▶ Required action
Please set down the data word for word; images do not go in the copy.

▶ Records drawn from a dataset
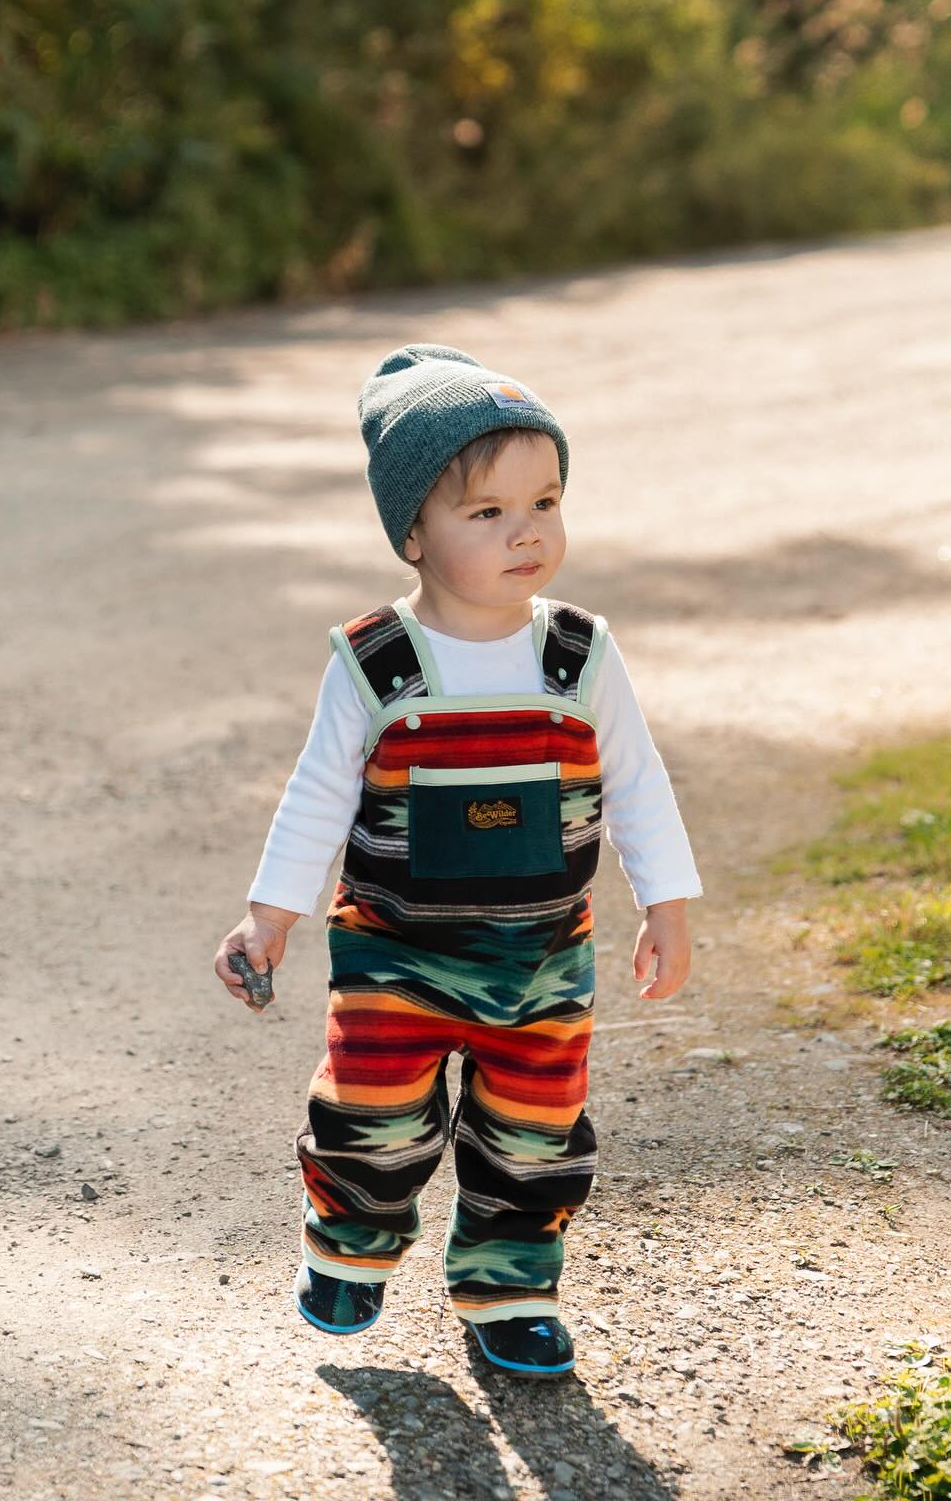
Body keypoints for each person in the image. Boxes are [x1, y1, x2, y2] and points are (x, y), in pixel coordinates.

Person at [213, 343, 702, 1378]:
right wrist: (272, 916)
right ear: (413, 536)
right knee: (371, 1115)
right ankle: (350, 1247)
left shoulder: (579, 652)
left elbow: (640, 783)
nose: (527, 531)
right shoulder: (377, 662)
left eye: (546, 500)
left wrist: (668, 903)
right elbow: (317, 794)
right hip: (394, 952)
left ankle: (511, 1286)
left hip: (543, 956)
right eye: (487, 513)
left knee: (534, 1135)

▶ Result of the exercise
Body keypoints for each person in the image. Boxes are [x1, y1, x2, y2] and points are (x, y), in pixel coordinates.

Person at [213, 343, 702, 1378]:
right wrist: (272, 916)
right ear: (413, 536)
right knee: (371, 1115)
right ankle: (350, 1247)
left shoulder: (579, 652)
left elbow: (640, 783)
nose: (527, 531)
right shoulder: (377, 662)
left eye: (546, 500)
left wrist: (668, 903)
right elbow: (317, 794)
right hip: (394, 952)
left ankle: (511, 1286)
left hip: (543, 956)
right eye: (487, 513)
left knee: (534, 1135)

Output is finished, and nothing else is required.